--- Work required ---
A faithful copy of the data below is required, leaving out every picture.

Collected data
######

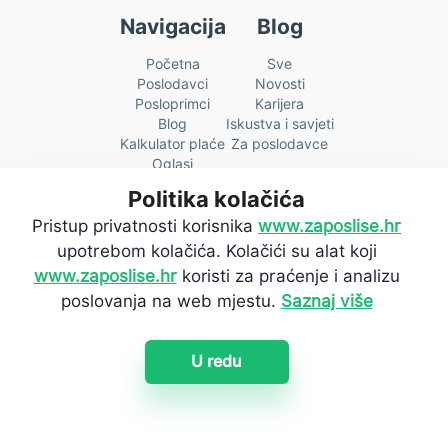
Navigacija
Blog
Početna
Sve
Poslodavci
Novosti
Posloprimci
Karijera
Blog
Iskustva i savjeti
Kalkulator plaće
Za poslodavce
Oglasi
Cjenik
Politika kolačića
O nama
Kontakt
Pristup privatnosti korisnika
www.zaposlise.hr
upotrebom kolačića. Kolačići su alat koji
Prijava na newsletter:
www.zaposlise.hr
koristi za praćenje i analizu
poslovanja na web mjestu.
Saznaj više
Želiš prvi saznati sve novosti? Prijavi se na naš newsletter i
budi u toku.
U redu
[fluentform id="2"]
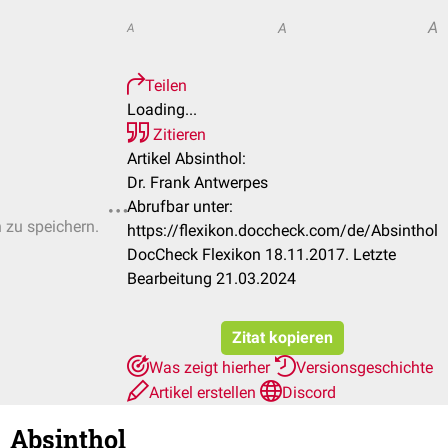
A
A
A
Teilen
Loading...
Zitieren
Artikel Absinthol:
Dr. Frank Antwerpes
Abrufbar unter:
n zu speichern.
https://flexikon.doccheck.com/de/Absinthol
DocCheck Flexikon 18.11.2017. Letzte
Bearbeitung 21.03.2024
Zitat kopieren
Was zeigt hierher
Versionsgeschichte
Artikel erstellen
Discord
Absinthol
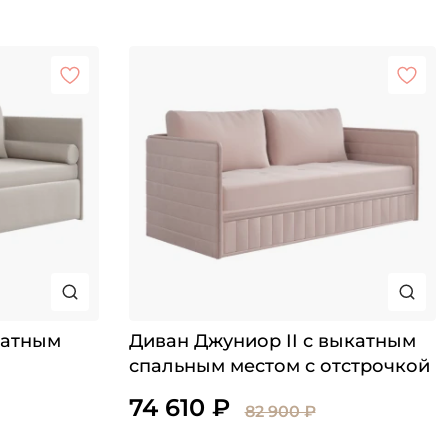
катным
Диван Джуниор II с выкатным
спальным местом с отстрочкой
74 610 ₽
82 900 ₽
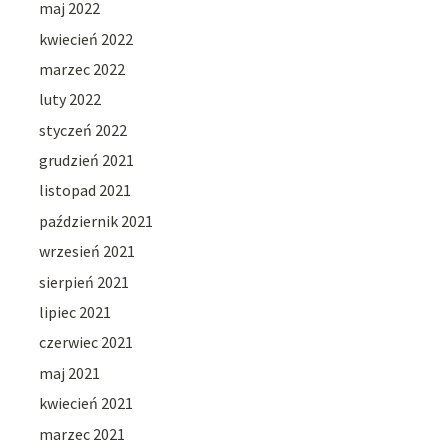
maj 2022
kwiecień 2022
marzec 2022
luty 2022
styczeń 2022
grudzień 2021
listopad 2021
październik 2021
wrzesień 2021
sierpień 2021
lipiec 2021
czerwiec 2021
maj 2021
kwiecień 2021
marzec 2021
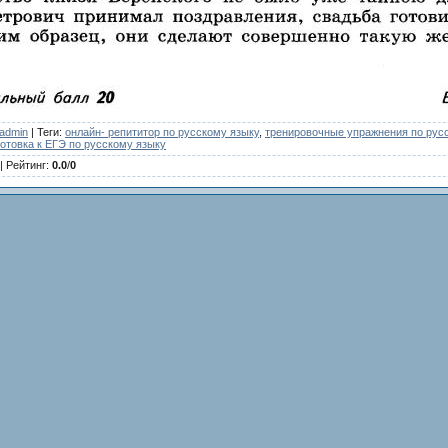
admin
|
Теги
:
онлайн- репититор по русскому языку
,
тренировочные упражнения по рус
готовка к ЕГЭ по русскому языку
|
Рейтинг
:
0.0
/
0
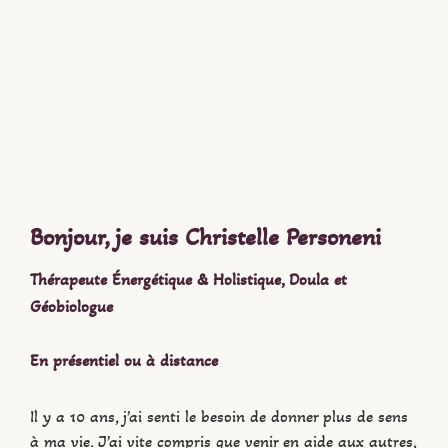
Bonjour, je suis Christelle Personeni
Thérapeute Énergétique & Holistique, Doula et
Géobiologue
En présentiel ou à distance
Il y a 10 ans, j’ai senti le besoin de donner plus de sens
à ma vie. J’ai vite compris que venir en aide aux autres,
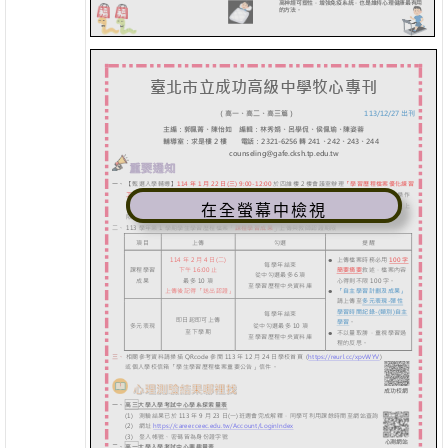
在全螢幕中檢視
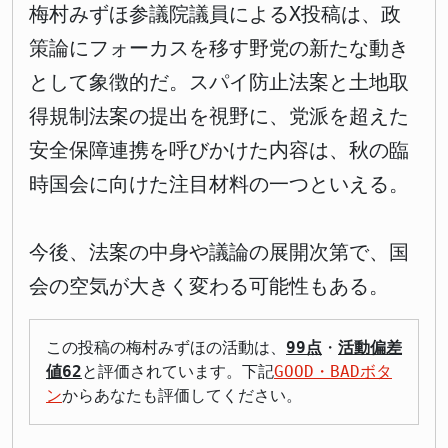
梅村みずほ参議院議員によるX投稿は、政
策論にフォーカスを移す野党の新たな動き
として象徴的だ。スパイ防止法案と土地取
得規制法案の提出を視野に、党派を超えた
安全保障連携を呼びかけた内容は、秋の臨
時国会に向けた注目材料の一つといえる。
今後、法案の中身や議論の展開次第で、国
会の空気が大きく変わる可能性もある。
この投稿の梅村みずほの活動は、
99点
・
活動偏差
値62
と評価されています。下記
GOOD・BADボタ
ン
からあなたも評価してください。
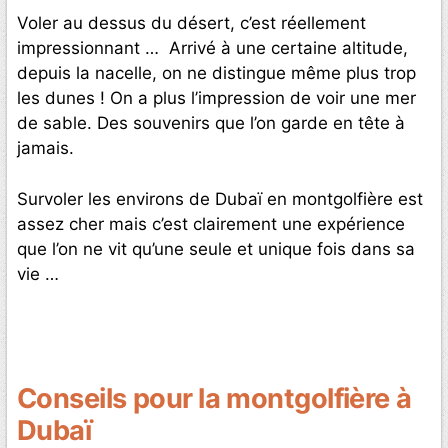
Voler au dessus du désert, c’est réellement
impressionnant … Arrivé à une certaine altitude,
depuis la nacelle, on ne distingue même plus trop
les dunes ! On a plus l’impression de voir une mer
de sable. Des souvenirs que l’on garde en tête à
jamais.
Survoler les environs de Dubaï en montgolfière est
assez cher mais c’est clairement une expérience
que l’on ne vit qu’une seule et unique fois dans sa
vie …
Conseils pour la montgolfière à
Dubaï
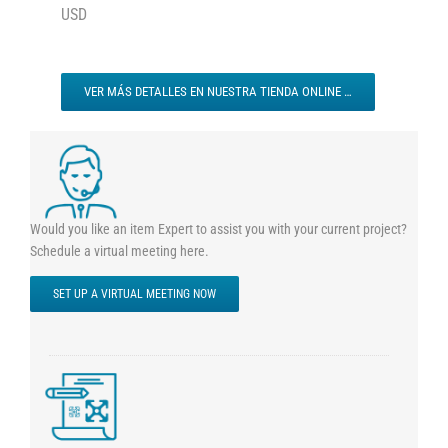
USD
VER MÁS DETALLES EN NUESTRA TIENDA ONLINE …
Would you like an item Expert to assist you with your current project?
Schedule a virtual meeting here.
SET UP A VIRTUAL MEETING NOW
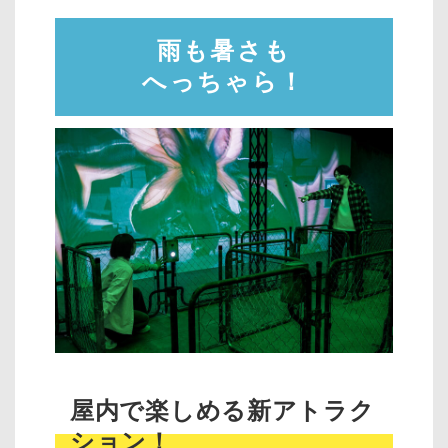
雨も暑さも
へっちゃら！
屋内で楽しめる新アトラク
ション！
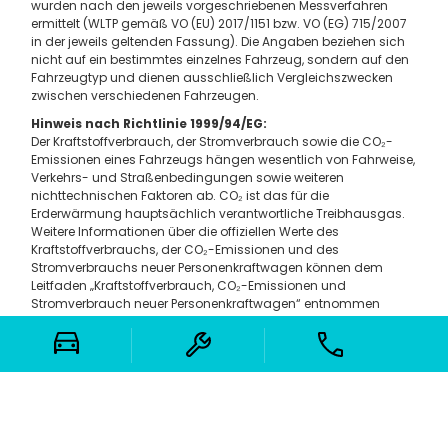
wurden nach den jeweils vorgeschriebenen Messverfahren
ermittelt (WLTP gemäß VO (EU) 2017/1151 bzw. VO (EG) 715/2007
in der jeweils geltenden Fassung). Die Angaben beziehen sich
nicht auf ein bestimmtes einzelnes Fahrzeug, sondern auf den
Fahrzeugtyp und dienen ausschließlich Vergleichszwecken
zwischen verschiedenen Fahrzeugen.
Hinweis nach Richtlinie 1999/94/EG:
Der Kraftstoffverbrauch, der Stromverbrauch sowie die CO₂-
Emissionen eines Fahrzeugs hängen wesentlich von Fahrweise,
Verkehrs- und Straßenbedingungen sowie weiteren
nichttechnischen Faktoren ab. CO₂ ist das für die
Erderwärmung hauptsächlich verantwortliche Treibhausgas.
Weitere Informationen über die offiziellen Werte des
Kraftstoffverbrauchs, der CO₂-Emissionen und des
Stromverbrauchs neuer Personenkraftwagen können dem
Leitfaden „Kraftstoffverbrauch, CO₂-Emissionen und
Stromverbrauch neuer Personenkraftwagen“ entnommen
werden, der an allen Verkaufsstellen unentgeltlich erhältlich ist.
Weitere Informationen finden Sie in der Pkw-
Energieverbrauchskennzeichnungsverordnung (Pkw-EnVKV).
Für Inhalte und Angebote dieser Seite gilt: Irrtümer, Tippfehler
und Zwischenverkauf vorbehalten. Reine Barauszahlung und
Kombination mit anderen Aktionen nicht möglich.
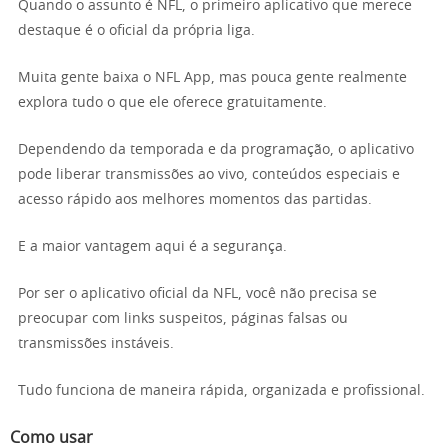
Quando o assunto é NFL, o primeiro aplicativo que merece
destaque é o oficial da própria liga.
Muita gente baixa o NFL App, mas pouca gente realmente
explora tudo o que ele oferece gratuitamente.
Dependendo da temporada e da programação, o aplicativo
pode liberar transmissões ao vivo, conteúdos especiais e
acesso rápido aos melhores momentos das partidas.
E a maior vantagem aqui é a segurança.
Por ser o aplicativo oficial da NFL, você não precisa se
preocupar com links suspeitos, páginas falsas ou
transmissões instáveis.
Tudo funciona de maneira rápida, organizada e profissional.
Como usar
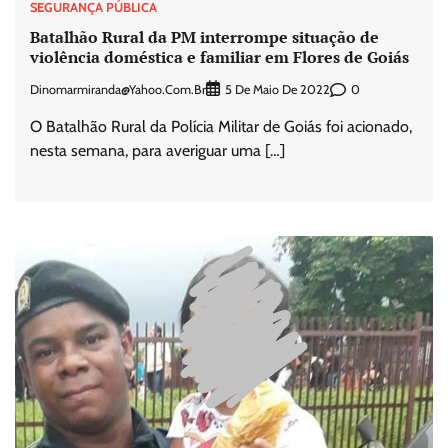
SEGURANÇA PÚBLICA
Batalhão Rural da PM interrompe situação de
violência doméstica e familiar em Flores de Goiás
Dinomarmiranda@yahoo.com.br
0
5 De Maio De 2022
O Batalhão Rural da Polícia Militar de Goiás foi acionado,
nesta semana, para averiguar uma […]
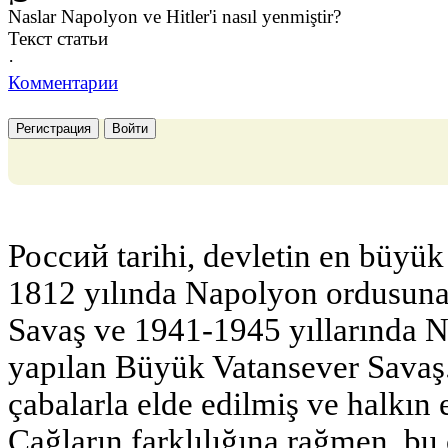
Naslar Napolyon ve Hitler'i nasıl yenmiştir?
Текст статьи
·
Комментарии
Регистрация
Войти
Россий tarihi, devletin en büyük 
1812 yılında Napolyon ordusuna 
Savaş ve 1941-1945 yıllarında N
yapılan Büyük Vatansever Savaş
çabalarla elde edilmiş ve halkın
Çağların farklılığına rağmen, b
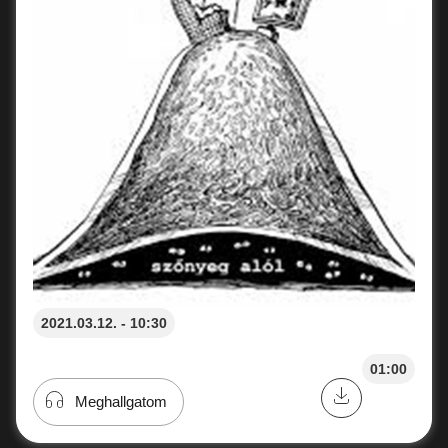
2021.03.12. - 10:30
01:00
Meghallgatom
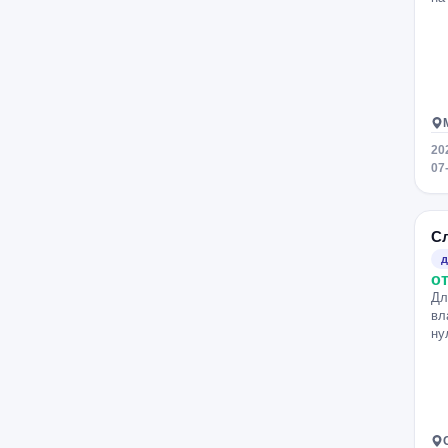
20
07
С
д
от
Дл
вл
ну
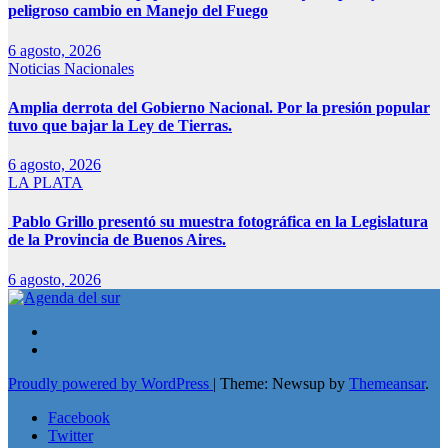
peligroso cambio en Manejo del Fuego
6 agosto, 2026
Noticias Nacionales
Amplia derrota del Gobierno Nacional. Por la presión popular
tuvo que bajar la Ley de Tierras.
6 agosto, 2026
LA PLATA
Pablo Grillo presentó su muestra fotográfica en la Legislatura
de la Provincia de Buenos Aires.
6 agosto, 2026
Proudly powered by WordPress
|
Theme: Newsup by
Themeansar
.
Facebook
Twitter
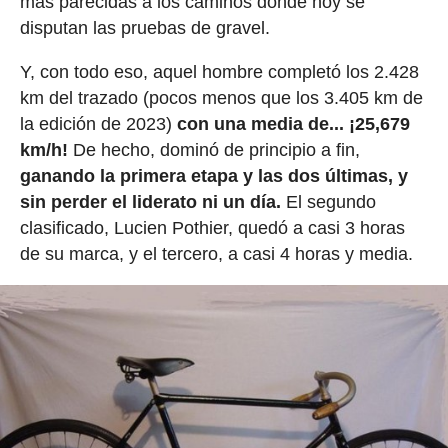
más parecidas a los caminos donde hoy se
disputan las pruebas de gravel.
Y, con todo eso, aquel hombre completó los 2.428
km del trazado (pocos menos que los 3.405 km de
la edición de 2023)
con una media de... ¡25,679
km/h!
De hecho, dominó de principio a fin,
ganando la primera etapa y las dos últimas, y
sin perder el liderato ni un día.
El segundo
clasificado, Lucien Pothier, quedó a casi 3 horas
de su marca, y el tercero, a casi 4 horas y media.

######

--- Response to the exercise ---
Navigacija
Blog
Početna
Sve
Poslodavci
Novosti
Posloprimci
Karijera
Blog
Iskustva i savjeti
Kalkulator plaće
Za poslodavce
Oglasi
Cjenik
Politika kolačića
O nama
Kontakt
Pristup privatnosti korisnika
www.zaposlise.hr
upotrebom kolačića. Kolačići su alat koji
Prijava na newsletter:
www.zaposlise.hr
koristi za praćenje i analizu
poslovanja na web mjestu.
Saznaj više
Želiš prvi saznati sve novosti? Prijavi se na naš newsletter i
budi u toku.
U redu
[fluentform id="2"]
A
A
A
Teilen
Loading...
Zitieren
Artikel Absinthol:
Dr. Frank Antwerpes
Abrufbar unter:
n zu speichern.
https://flexikon.doccheck.com/de/Absinthol
DocCheck Flexikon 18.11.2017. Letzte
Bearbeitung 21.03.2024
Zitat kopieren
Was zeigt hierher
Versionsgeschichte
Artikel erstellen
Discord
Absinthol
катным
Диван Джуниор II с выкатным
спальным местом с отстрочкой
74 610 ₽
82 900 ₽
maj 2022
kwiecień 2022
marzec 2022
luty 2022
styczeń 2022
grudzień 2021
listopad 2021
październik 2021
wrzesień 2021
sierpień 2021
lipiec 2021
czerwiec 2021
maj 2021
kwiecień 2021
marzec 2021
admin
|
Теги
:
онлайн- репититор по русскому языку
,
тренировочные упражнения по рус
готовка к ЕГЭ по русскому языку
|
Рейтинг
:
0.0
/
0
Bonjour, je suis Christelle Personeni
Thérapeute Énergétique & Holistique, Doula et
Géobiologue
En présentiel ou à distance
Il y a 10 ans, j’ai senti le besoin de donner plus de sens
à ma vie. J’ai vite compris que venir en aide aux autres,
在全螢幕中檢視
梅村みずほ参議院議員によるX投稿は、政
策論にフォーカスを移す野党の新たな動き
として象徴的だ。スパイ防止法案と土地取
得規制法案の提出を視野に、党派を超えた
安全保障連携を呼びかけた内容は、秋の臨
時国会に向けた注目材料の一つといえる。
今後、法案の中身や議論の展開次第で、国
会の空気が大きく変わる可能性もある。
この投稿の梅村みずほの活動は、
99点
・
活動偏差
値62
と評価されています。下記
GOOD・BADボタ
ン
からあなたも評価してください。
Voler au dessus du désert, c’est réellement
impressionnant … Arrivé à une certaine altitude,
depuis la nacelle, on ne distingue même plus trop
les dunes ! On a plus l’impression de voir une mer
de sable. Des souvenirs que l’on garde en tête à
jamais.
Survoler les environs de Dubaï en montgolfière est
assez cher mais c’est clairement une expérience
que l’on ne vit qu’une seule et unique fois dans sa
vie …
Conseils pour la montgolfière à
Dubaï
USD
VER MÁS DETALLES EN NUESTRA TIENDA ONLINE …
Would you like an item Expert to assist you with your current project?
Schedule a virtual meeting here.
SET UP A VIRTUAL MEETING NOW
雨も暑さも
へっちゃら！
屋内で楽しめる新アトラク
ション！
wurden nach den jeweils vorgeschriebenen Messverfahren
ermittelt (WLTP gemäß VO (EU) 2017/1151 bzw. VO (EG) 715/2007
in der jeweils geltenden Fassung). Die Angaben beziehen sich
nicht auf ein bestimmtes einzelnes Fahrzeug, sondern auf den
Fahrzeugtyp und dienen ausschließlich Vergleichszwecken
zwischen verschiedenen Fahrzeugen.
Hinweis nach Richtlinie 1999/94/EG:
Der Kraftstoffverbrauch, der Stromverbrauch sowie die CO₂-
Emissionen eines Fahrzeugs hängen wesentlich von Fahrweise,
Verkehrs- und Straßenbedingungen sowie weiteren
nichttechnischen Faktoren ab. CO₂ ist das für die
Erderwärmung hauptsächlich verantwortliche Treibhausgas.
Weitere Informationen über die offiziellen Werte des
Kraftstoffverbrauchs, der CO₂-Emissionen und des
Stromverbrauchs neuer Personenkraftwagen können dem
Leitfaden „Kraftstoffverbrauch, CO₂-Emissionen und
Stromverbrauch neuer Personenkraftwagen“ entnommen
werden, der an allen Verkaufsstellen unentgeltlich erhältlich ist.
Weitere Informationen finden Sie in der Pkw-
Energieverbrauchskennzeichnungsverordnung (Pkw-EnVKV).
Für Inhalte und Angebote dieser Seite gilt: Irrtümer, Tippfehler
und Zwischenverkauf vorbehalten. Reine Barauszahlung und
Kombination mit anderen Aktionen nicht möglich.
Quando o assunto é NFL, o primeiro aplicativo que merece
destaque é o oficial da própria liga.
Muita gente baixa o NFL App, mas pouca gente realmente
explora tudo o que ele oferece gratuitamente.
Dependendo da temporada e da programação, o aplicativo
pode liberar transmissões ao vivo, conteúdos especiais e
acesso rápido aos melhores momentos das partidas.
E a maior vantagem aqui é a segurança.
Por ser o aplicativo oficial da NFL, você não precisa se
preocupar com links suspeitos, páginas falsas ou
transmissões instáveis.
Tudo funciona de maneira rápida, organizada e profissional.
Como usar
SEGURANÇA PÚBLICA
Batalhão Rural da PM interrompe situação de
violência doméstica e familiar em Flores de Goiás
Dinomarmiranda@yahoo.com.br
0
5 De Maio De 2022
O Batalhão Rural da Polícia Militar de Goiás foi acionado,
nesta semana, para averiguar uma […]
Naslar Napolyon ve Hitler'i nasıl yenmiştir?
Текст статьи
·
Комментарии
Регистрация
Войти
Россий tarihi, devletin en büyük 
1812 yılında Napolyon ordusuna 
Savaş ve 1941-1945 yıllarında N
yapılan Büyük Vatansever Savaş
çabalarla elde edilmiş ve halkın
Çağların farklılığına rağmen, b
2021.03.12. - 10:30
01:00
Meghallgatom
20
07
С
д
от
Дл
вл
ну
peligroso cambio en Manejo del Fuego
6 agosto, 2026
Noticias Nacionales
Amplia derrota del Gobierno Nacional. Por la presión popular
tuvo que bajar la Ley de Tierras.
6 agosto, 2026
LA PLATA
Pablo Grillo presentó su muestra fotográfica en la Legislatura
de la Provincia de Buenos Aires.
6 agosto, 2026
Proudly powered by WordPress
|
Theme: Newsup by
Themeansar
.
Facebook
Twitter
más parecidas a los caminos donde hoy se
disputan las pruebas de gravel.
Y, con todo eso, aquel hombre completó los 2.428
km del trazado (pocos menos que los 3.405 km de
la edición de 2023)
con una media de... ¡25,679
km/h!
De hecho, dominó de principio a fin,
ganando la primera etapa y las dos últimas, y
sin perder el liderato ni un día.
El segundo
clasificado, Lucien Pothier, quedó a casi 3 horas
de su marca, y el tercero, a casi 4 horas y media.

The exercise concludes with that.